Records to process: Begin

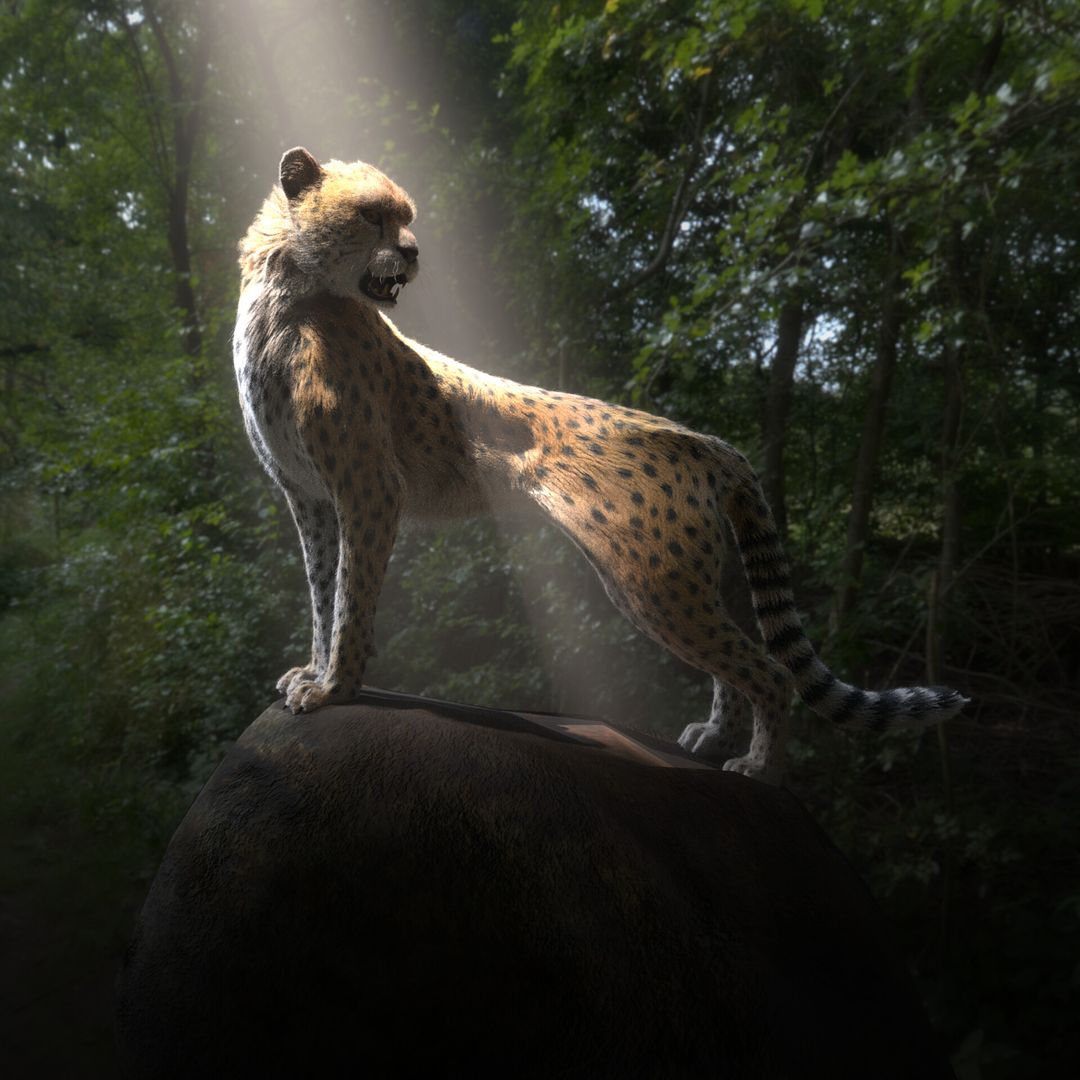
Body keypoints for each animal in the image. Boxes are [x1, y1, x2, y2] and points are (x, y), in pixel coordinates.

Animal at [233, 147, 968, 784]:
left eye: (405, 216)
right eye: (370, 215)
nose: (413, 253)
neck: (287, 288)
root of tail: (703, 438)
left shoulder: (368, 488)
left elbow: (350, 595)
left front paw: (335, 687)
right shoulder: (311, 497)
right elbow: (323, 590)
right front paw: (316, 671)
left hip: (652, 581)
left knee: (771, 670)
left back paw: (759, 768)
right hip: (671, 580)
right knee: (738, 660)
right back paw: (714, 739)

Records to process: End
Records to process: Begin

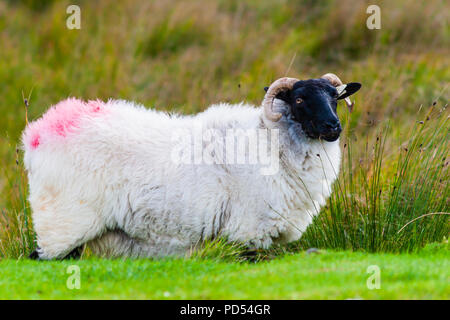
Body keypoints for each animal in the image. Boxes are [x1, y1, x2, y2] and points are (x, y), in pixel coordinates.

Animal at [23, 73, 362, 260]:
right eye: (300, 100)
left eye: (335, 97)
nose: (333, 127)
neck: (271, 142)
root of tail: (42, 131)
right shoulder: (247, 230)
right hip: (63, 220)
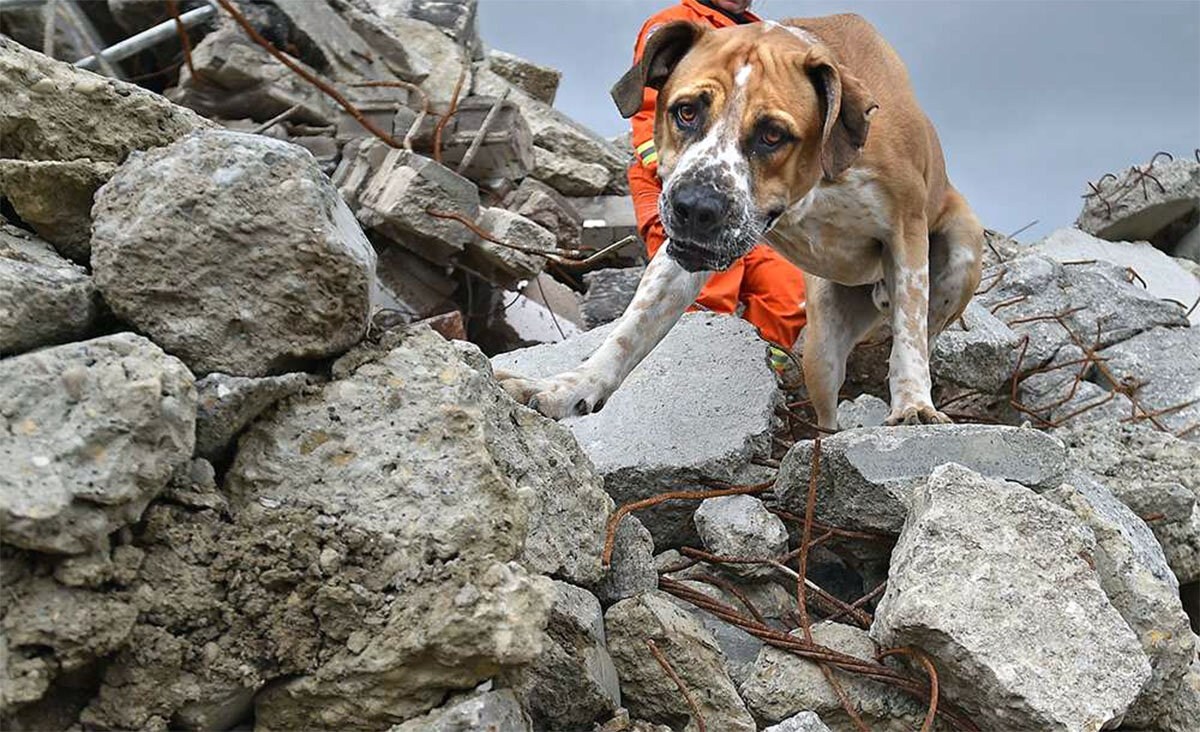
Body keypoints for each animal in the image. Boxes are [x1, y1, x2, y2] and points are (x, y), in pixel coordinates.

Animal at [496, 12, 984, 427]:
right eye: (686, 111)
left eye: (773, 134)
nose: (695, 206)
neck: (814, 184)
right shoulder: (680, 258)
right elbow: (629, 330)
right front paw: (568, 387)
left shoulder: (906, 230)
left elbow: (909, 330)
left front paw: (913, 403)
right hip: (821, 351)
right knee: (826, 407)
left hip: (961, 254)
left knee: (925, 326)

Records to process: End

• **Work request**
The answer is the lines above between the line holding "left eye: (773, 134)" and the line holding "left knee: (925, 326)", inclusive, each written out exactly, and no others.

• **Completed exercise**
left eye: (773, 134)
nose: (695, 206)
neck: (814, 184)
right shoulder: (680, 258)
right elbow: (629, 330)
right front paw: (568, 387)
left shoulder: (906, 230)
left elbow: (909, 330)
left front paw: (913, 403)
right hip: (821, 351)
right knee: (826, 407)
left hip: (961, 254)
left knee: (925, 326)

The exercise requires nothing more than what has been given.